What this task involves:
Check every line of the material below for the string "execute", and return the ones that have it.

─── Data records

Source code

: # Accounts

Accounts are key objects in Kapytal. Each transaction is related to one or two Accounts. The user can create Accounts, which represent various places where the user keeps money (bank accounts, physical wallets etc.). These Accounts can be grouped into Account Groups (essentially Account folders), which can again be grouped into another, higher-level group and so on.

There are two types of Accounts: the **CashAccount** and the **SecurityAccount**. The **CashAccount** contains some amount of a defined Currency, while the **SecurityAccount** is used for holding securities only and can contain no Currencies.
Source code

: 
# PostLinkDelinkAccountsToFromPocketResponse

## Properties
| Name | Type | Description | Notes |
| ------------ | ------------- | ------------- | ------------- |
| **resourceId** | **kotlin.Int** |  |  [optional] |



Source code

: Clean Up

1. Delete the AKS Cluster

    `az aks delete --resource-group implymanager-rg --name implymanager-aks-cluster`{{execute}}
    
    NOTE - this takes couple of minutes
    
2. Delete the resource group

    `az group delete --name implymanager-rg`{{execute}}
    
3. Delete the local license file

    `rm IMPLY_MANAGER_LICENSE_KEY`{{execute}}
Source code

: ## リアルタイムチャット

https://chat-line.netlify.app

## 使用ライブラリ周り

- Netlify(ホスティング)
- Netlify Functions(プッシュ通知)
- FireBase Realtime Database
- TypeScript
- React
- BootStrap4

──────

Result for this task:
    `az aks delete --resource-group implymanager-rg --name implymanager-aks-cluster`{{execute}}
    `az group delete --name implymanager-rg`{{execute}}
    `rm IMPLY_MANAGER_LICENSE_KEY`{{execute}}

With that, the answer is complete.